The works in the two exhibitions, which run in Bern and the German city of Bonn until March, are just a small fraction of the more than 1,500 pieces discovered in 2012 in the possession of Cornelius Gurlitt.

His father, Hildebrand Gurlitt, worked as an art dealer for the Nazis starting in 1938.

The discovery of the stash made headlines around the world and revived an emotional debate about how thoroughly postwar Germany had dealt with art plundered by the Nazi regime.

"At last it is out of hiding," the German weekly Die Zeit said about the collection, noting that "for the first time it will be possible to view what many have spoken and written about in the past few years, without being able to see it so far."

The show, split between the two museums, is the result of years of disputed research into Gurlitt's collection, which was discovered in the course of a tax probe.

Inspectors found the works in Gurlitt's Salzburg home and his cluttered Munich apartment, many in poor condition, unframed and mouldy.

"With these two exhibitions, we wish to pay homage to the people who became victims of the National Socialist art theft, as well as the artists who were defamed and persecuted by the regime as 'degenerate'," Rein Wolfs and Nina Zimmer, directors of the Kunsthalle Bonn and the Kunstmuseum Bern, respectively, said in a statement.

Legal tangles

Gurlitt, who died in 2014 at the age of 81, was described in the press as a recluse who lived off of the sale of his collection, valued in the millions of euros.

The exhibition in Bern will focus on modern works which were classified by the Nazis as "Degenerate Art" in 1937 and confiscated for sale abroad.

In Bonn, the show will present art that was looted from victims of the Nazi regime and works whose provenance has not yet been established.

The exhibits themselves have prompted difficult legal tangles.

When Gurlitt died he left more than 1,500 artworks to the Bern museum.

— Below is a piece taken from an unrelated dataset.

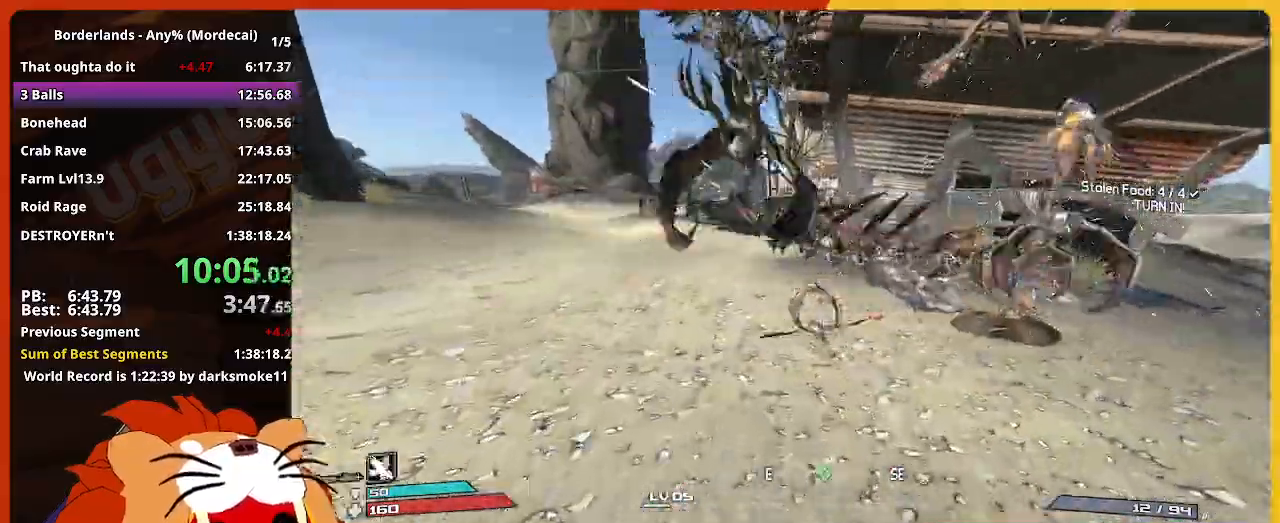
{"keys": ["w"], "events": []}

It accepted the collection, though it left about 500 works in Germany so that a government task force could research their often murky origins.

But determining their provenance has been slow, and it is not yet clear how many of these works were stolen.

Researchers have definitively identified just six works of art as looted from Jewish owners.

Cezanne behind a cupboard 

Four, including Max Liebermann's "Riders on the Beach" and Henri Matisse's "Seated Woman", have now been returned to their heirs.

And last week, the German Lost Art Foundation said it had identified a painting by Thomas Couture as belonging to French Jewish politician and resistance leader Georges Mandel.

Other families have also tried to lay claims to works.

Relatives of Paul Cezanne have asked for the return of "La Montagne Sainte Victoire," a painting found in Gurlitt's Salzburg house behind a cupboard.

"It is not yet clear how the work came into Hildebrand Gurlitt's possession," Marcel Bruelhart, vice president of the Kunstmuseum Bern foundation, told the Frankfurter Allgemeine Zeitung.

One of Gurlitt's cousins also contested the donation of works to the Bern Museum, claiming that Gurlitt had not been of sound mind when he wrote his will.

Her appeal was thrown out by a German court last December, clearing the way for the current exhibitions.